TEXT FOR ANALYSIS ::
14th Annual Summer Public Health Research Videoconference on Minority Health
Frank Y. Wong, Ph.D.
Frank Y. Wong, Ph.D., a social psychologist, is an Associate Research Professor in the Department of International Health at the Georgetown University School of Nursing and Health Studies (webpage) with expertise in community-based research on HIV-related risk behaviors and alcohol, tobacco, and other drugs (ATOD) use/abuse among racial/ethnic and under-served populations. Dr. Wong currently has multiple NIH-funded R01 grants supporting his research programs. His NIH-funded research focuses on social epidemiology as well as prevention of ATOD and HIV targeting migrant and/or non-indigenous populations and sexual minorities and the effects of migration on ATOD use/abuse and HIV-related knowledge, attitudes, beliefs, and behaviors in the U.S. and China. He also has conducted and published research in South Africa.
Since 1994, Dr. Wong has served as a member and/or chaired 47 plus standing and/or ad-doc committees and study sections of various agencies of the U.S. Department of Health and Human Services (DHHS), including the Center for Scientific Review, National Center on Minority Health and Health Disparity, National Institute of Dental & Craniofacial Research, National Institute on Alcoholism and Alcohol Abuse, National Cancer Institute, National Institute on Drug Abuse (NIDA), National Institute of Mental Health, Office on AIDS Research, Centers for Disease Control and Prevention (CDC), Health Resources and Services Administration (HRSA), Office of Minority Health (OMH), and Substance Abuse and Mental Health Services Administration. Presently, Dr. Wong serves on the Steering Committee of the NIDA AAPI Scholar and Researcher Workgroup advisING NIDA on substance abuse related issues affecting AAPIs (Asian Americans and Pacific Islanders). He serves on the editorial board of three scientific journals (AIDS Education and Prevention, Globalization and Health, and Journal of LGBT Health Research). He is fluent in both written and spoken Chinese (Cantonese, Chiu Chow, and Mandarin), and has served as an interpreter for Indo-Chinese refugees since the 1980s.
Examples of past work
Dr. Wong was Scientific Advisor for the only five-year, AAPI-focused demonstration study on integration of HIV/AIDS care for AAPIs (especially those with limited English-speaking, immigrants, or refugees) living with AIDS/HIV funded by the Special Projects of National Significance (SPNS), HRSA. This project was one of 34 SPNS projects participating in a cross-site evaluation utilizing various standardized quantitative and qualitative methodologies. He was a past chairperson of the Special and Under-served Populations Workgroup of SPNS, providing scientific advice on the construction and utilization of core data elements for the cross-site evaluation. Dr. Wong was PI for a two-year study sponsored by the OMH of the U.S. DHHS evaluating the effectiveness of the Bilingual/Bicultural Health Service Grant Program with respect to increasing access to health care for limited English-speaking populations. The study used both survey (quantitative) and site visit (qualitative) modalities, and focused on community-level impacts. Many of the grantee projects target Asian and Southeast Asian populations. Recommendations of this project have led OMH to initiate a study to create a uniform data system for all its community-based programs - as part of GPRA (Government Performance and Results Act). Dr. Wong served as Strategic Advisor for this two-year study. As chairperson of the Project Advisory Committee, he worked with a team of experts representing the various agencies (including CDC, Center for Substance Abuse Prevention, HRSA), private foundations (e.g., Robert Woods Johnson Foundation), and national organizations (e.g., State and Territorial Health) as well as OMH grantees on the strategic plan, which guides the development and pilot testing of the uniform data system.

(Saved entries)
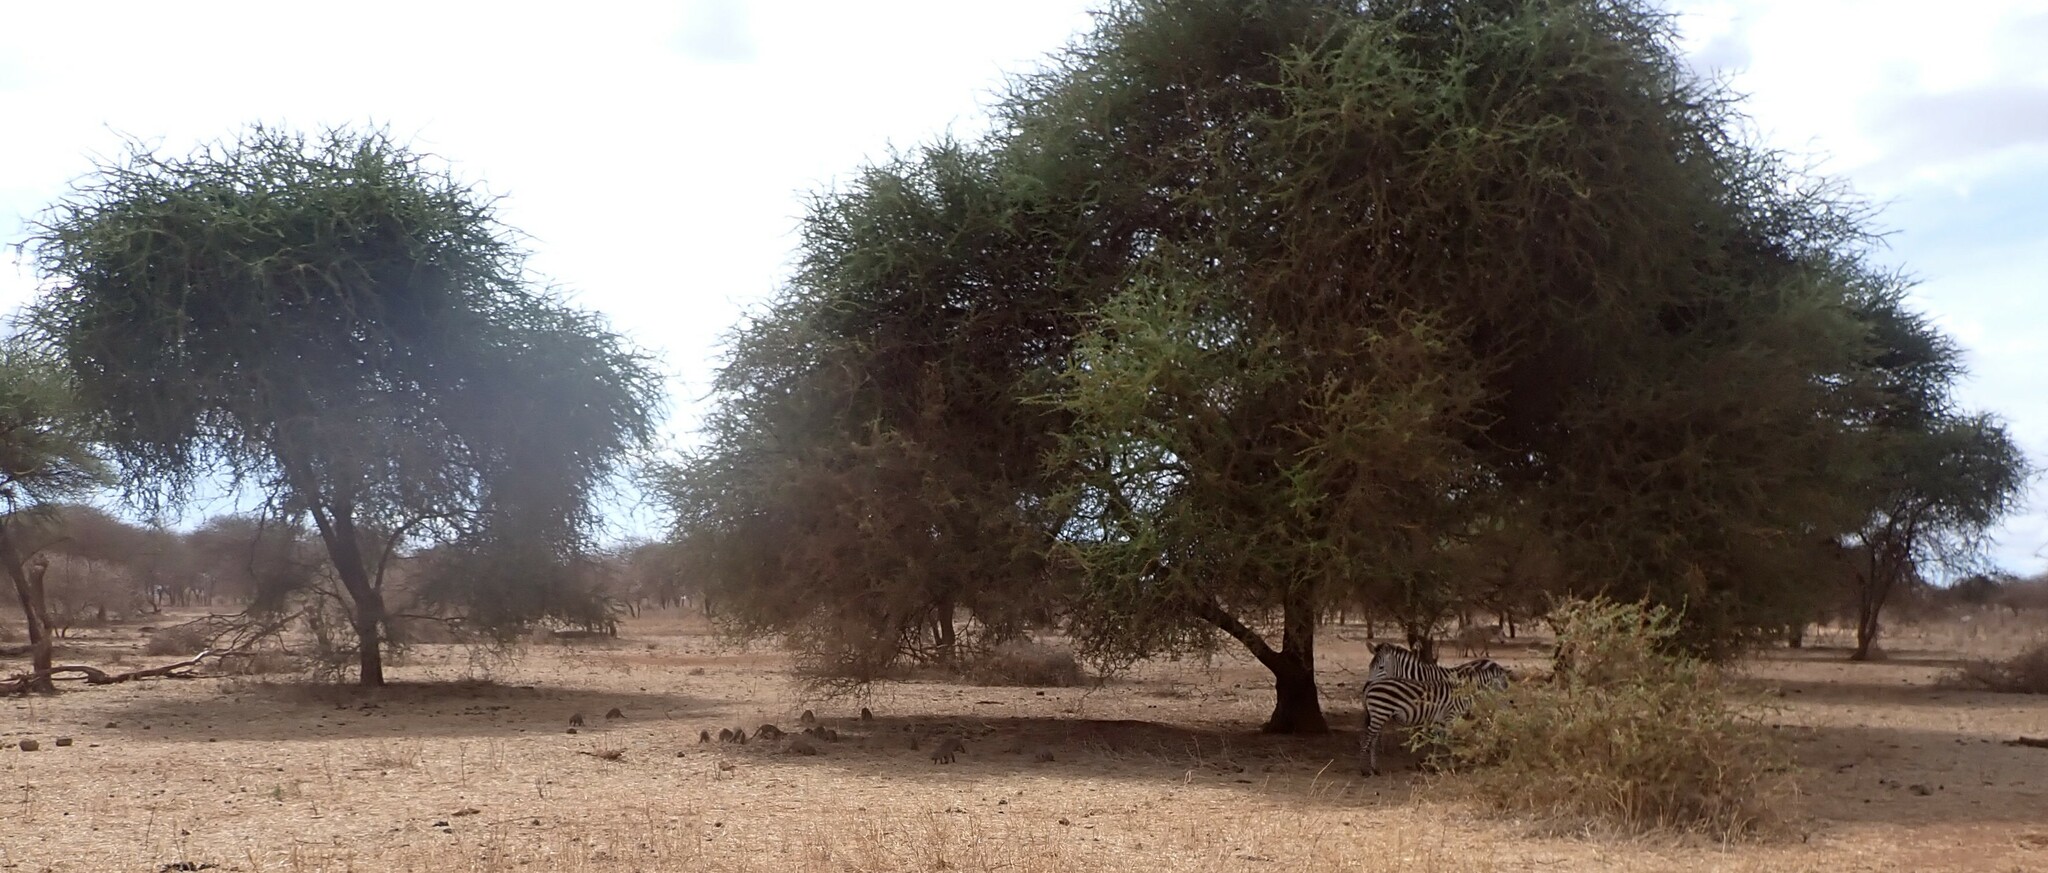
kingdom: Animalia
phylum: Chordata
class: Mammalia
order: Perissodactyla
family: Equidae
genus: Equus
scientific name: Equus quagga
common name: Plains zebra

BRIEF 1 :: According to the biography of Frank Y. Wong, what led the Office of Minority Health to start a study to create a uniform data system for its community-based programs? Answer in one to three sentences.
BRIEF 2 :: In the biography of Frank Y. Wong, how many SPNS projects took part in the cross-site evaluation?
BRIEF 3 :: Reproduce the passage of the biography of Frank Y. Wong starting at "Frank Y. Wong, Ph.D., a" and ending at "in South Africa.".

TASK ANSWER 1 :: The recommendations of Dr. Wong's two-year study led to it. That study evaluated the effectiveness of the Bilingual/Bicultural Health Service Grant Program in increasing access to health care for limited English-speaking populations. OMH started the uniform data system study as part of GPRA (Government Performance and Results Act).

TASK ANSWER 2 :: 34 SPNS projects took part in the cross-site evaluation.

TASK ANSWER 3 ::
Frank Y. Wong, Ph.D., a social psychologist, is an Associate Research Professor in the Department of International Health at the Georgetown University School of Nursing and Health Studies (webpage) with expertise in community-based research on HIV-related risk behaviors and alcohol, tobacco, and other drugs (ATOD) use/abuse among racial/ethnic and under-served populations. Dr. Wong currently has multiple NIH-funded R01 grants supporting his research programs. His NIH-funded research focuses on social epidemiology as well as prevention of ATOD and HIV targeting migrant and/or non-indigenous populations and sexual minorities and the effects of migration on ATOD use/abuse and HIV-related knowledge, attitudes, beliefs, and behaviors in the U.S. and China. He also has conducted and published research in South Africa.